I get soooooo tired of my little Sugar kicking her blanket off when she's in the carseat and it's freezing outside. So when I saw this in pinterest I loved the idea! I finally got material and then a couple weeks went by before I had a chance to sit down with my mother-in-law and learn how to sew. It is definitely a beginner piece but I'm so excited that I did it all myself! And the material is so stinking cute that hopefully no one will notice my leaning stage stitches. :) now we just need a couple more weeks of coooold weather so I can put it to use before she grows out of it!!

Friday, February 17, 2012

Psalm 37:4

My favorite verse EVER! "Delight yourself in the Lord and He will give you the desires of your heart."
This verse has so many facets and I am sure its deeper than I will ever understand but here are a few of the things I've learned from it.
1. God delights in us, and He wants us to delight in Him. I delight in loving, watching, nurturing and helping my two girls. Nothing makes me happier than when they delight in me - obeying, loving, spending time with me and sharing their hearts. That's exactly what God wants from us - He delights in providing and nurturing and He wants us to delight in obeying, loving and depending on Him.
2. When we delight in Him, He gives us HIS desires. He gives us a desire for the things that please Him and that He knows will fulfill us. They go hand in hand. Because He created us, He knows what will make us happy and because He loves us He wants only the best for us.

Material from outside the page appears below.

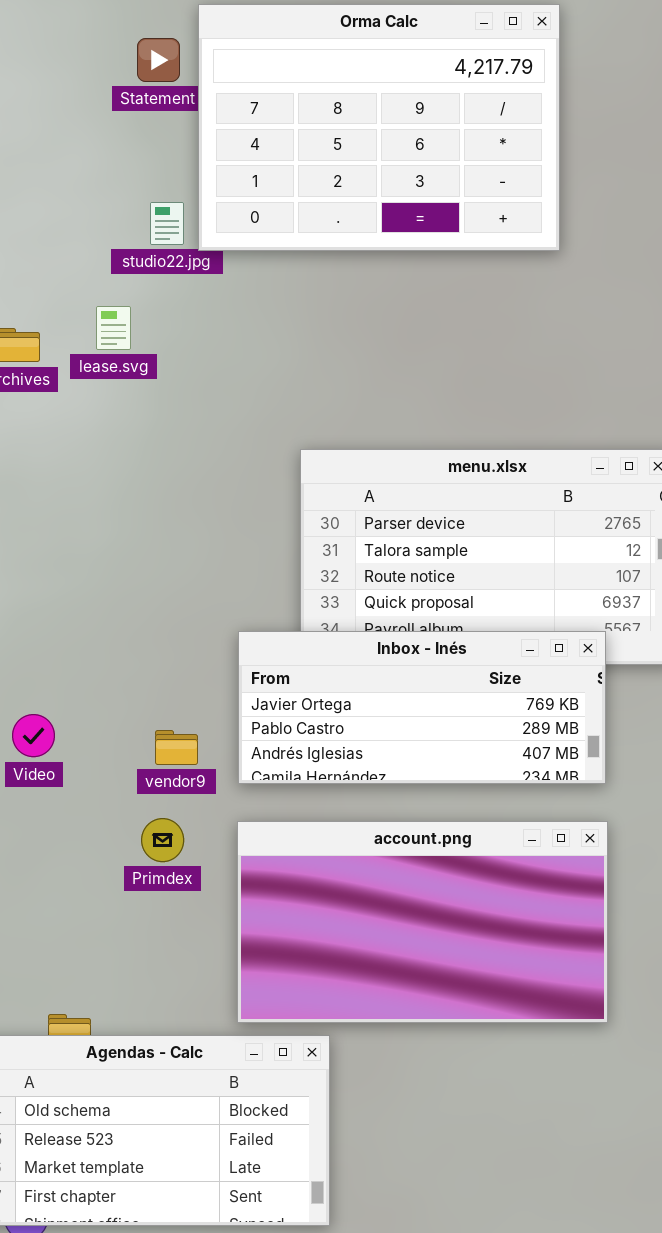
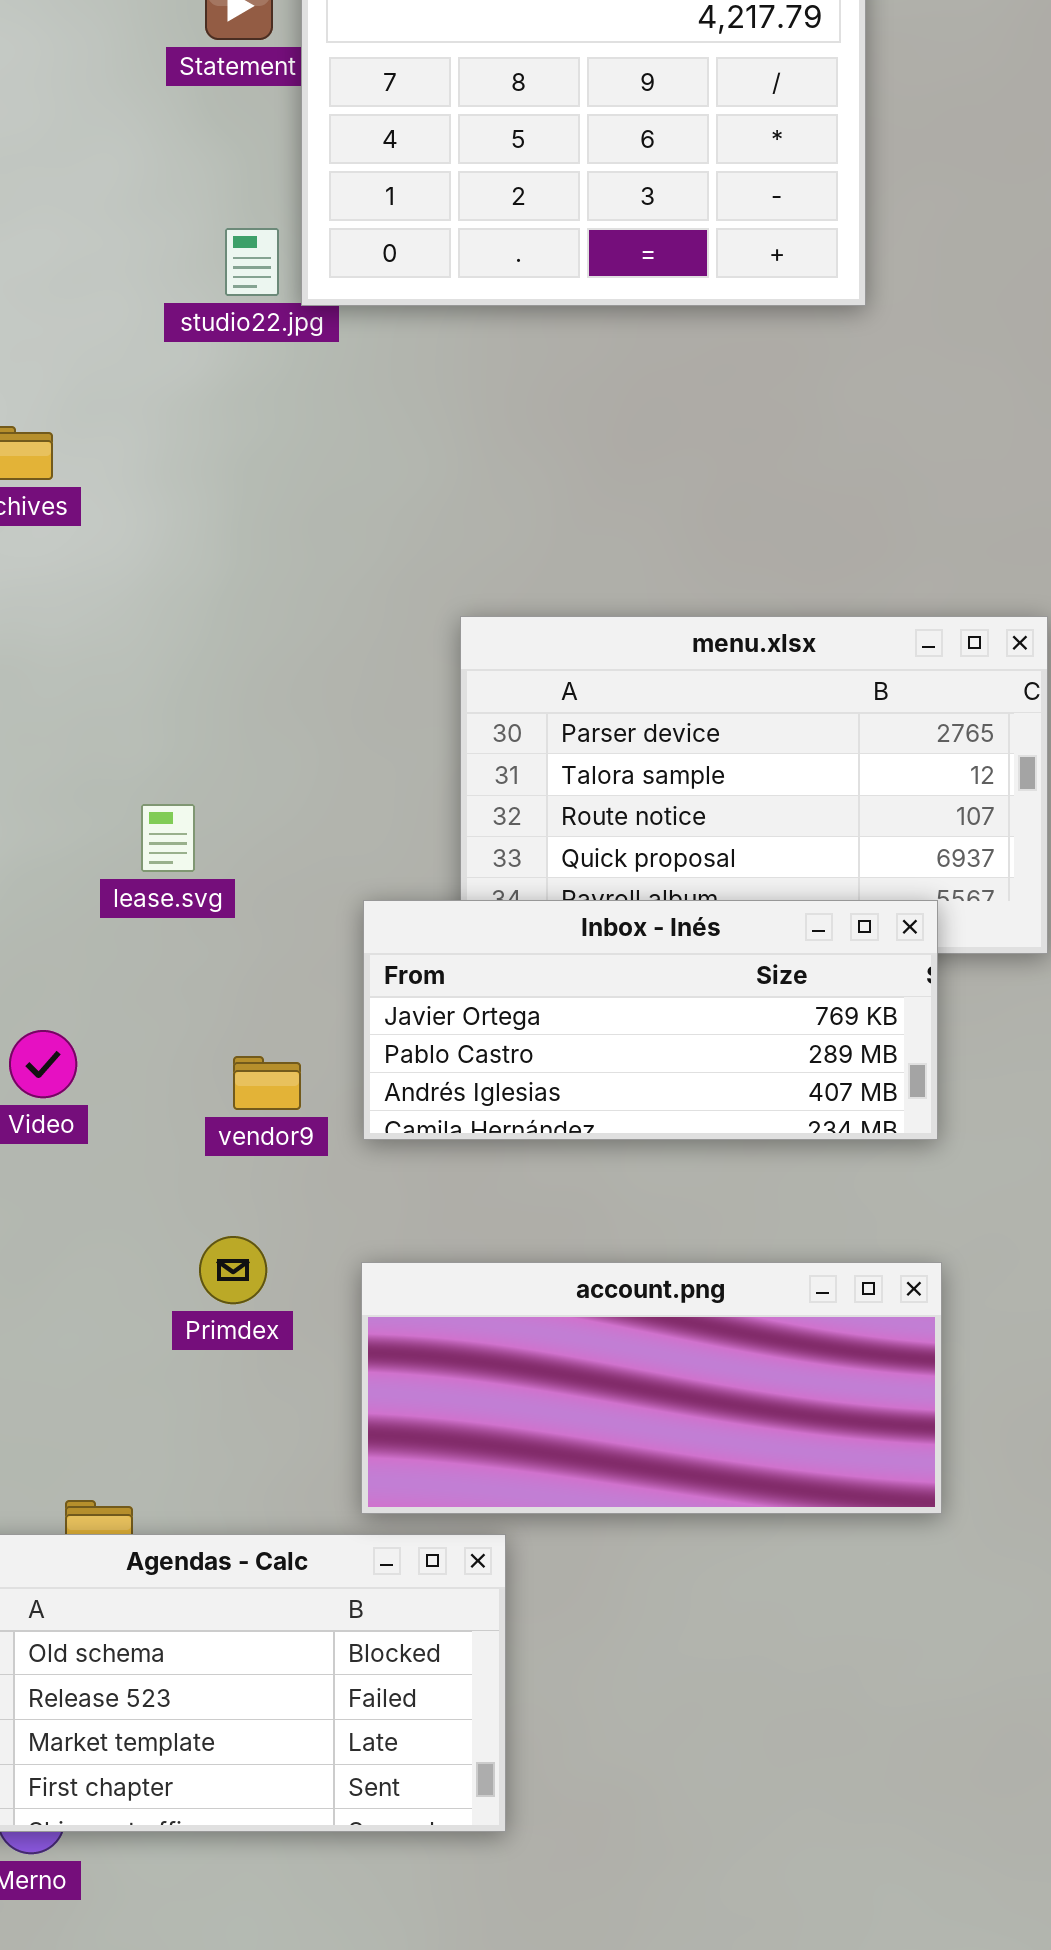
lease.svg: [96,306,131,350] -> [141,804,195,872], moved
Primdex: [141,818,184,862] -> [199,1236,267,1304], moved
account.png: [237,821,608,1023] -> [361,1262,942,1514], resized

3. Once we have desires that please Him, He gives us what we desire. He wants us to be fulfilled and satisfied - but that only comes from Him. I am learning to look to HIM to satisfy me to the deepest part of my heart. No other person or thing can do that and yet so often I go to my husband and expect him to make me happy, or I go buy something new and cling to it like it will fix my heart. But that is unfair to my husband and usually makes things worse. And the "stuff" I buy is only a bandaid to cover up the real issue - and in a few days the bandaid falls off and I have to go find a new bandaid. Why not go to the One who can heal and restore and wash away the hurt for good? Good question. I'm learning!

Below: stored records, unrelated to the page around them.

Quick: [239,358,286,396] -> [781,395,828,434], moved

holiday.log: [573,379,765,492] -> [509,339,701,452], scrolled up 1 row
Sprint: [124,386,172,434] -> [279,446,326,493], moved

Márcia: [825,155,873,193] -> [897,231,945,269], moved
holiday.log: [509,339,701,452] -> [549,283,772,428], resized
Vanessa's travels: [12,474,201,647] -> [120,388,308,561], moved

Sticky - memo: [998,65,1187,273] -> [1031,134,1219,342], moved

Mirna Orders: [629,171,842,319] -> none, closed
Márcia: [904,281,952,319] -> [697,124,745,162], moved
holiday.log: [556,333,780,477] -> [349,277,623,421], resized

4. Just like I enjoy my children obeying and loving, I also enjoy giving them things they enjoy. God is the same way. Sometimes we have desires that are just things we love. I love lots of things but the best example of this is mountains. I grew up in the midwest, but I visited Colorado and Montana and Washington state growing up. I developed a love for the mountains and hoped one day to live there. When I went to college (in the midwest) I met a nice guy who started showing interest in me. For some reason I did not share the interest. He was a great guy, very fun to be around and very kind. But my heart was not interested in more than friendship. I made that clear to him, and we stayed friends. But I prayed about it and said "God, if for some reason you want this to go somewhere, you are going to have to give me that desire. I am willing but it is not in my heart right now, so please put it there if this is what you want for me." Every day I prayed that, and over the course of a month (he is a VERY patient man) God changed my heart. As I went from guarding against any depth to opening up a little I asked him questions and paid more attention to his answers. I asked him (not joking) for the 4th time where he was from and when he told me suddenly I realized that it was out west - and there were mountains!! As I delighted in God, and let him change my desire toward Dave, he fulfilled every desire I had ever wanted in a husband and then some, and also gave me the opportunity to live an hours drive from the mountains - with gorgeous views and a short drive to beautiful picnic areas.
With all my heart, I believe this verse. I know there is more depth that I don't grasp yet, but God has proven it to me so many times and I know He loves me!!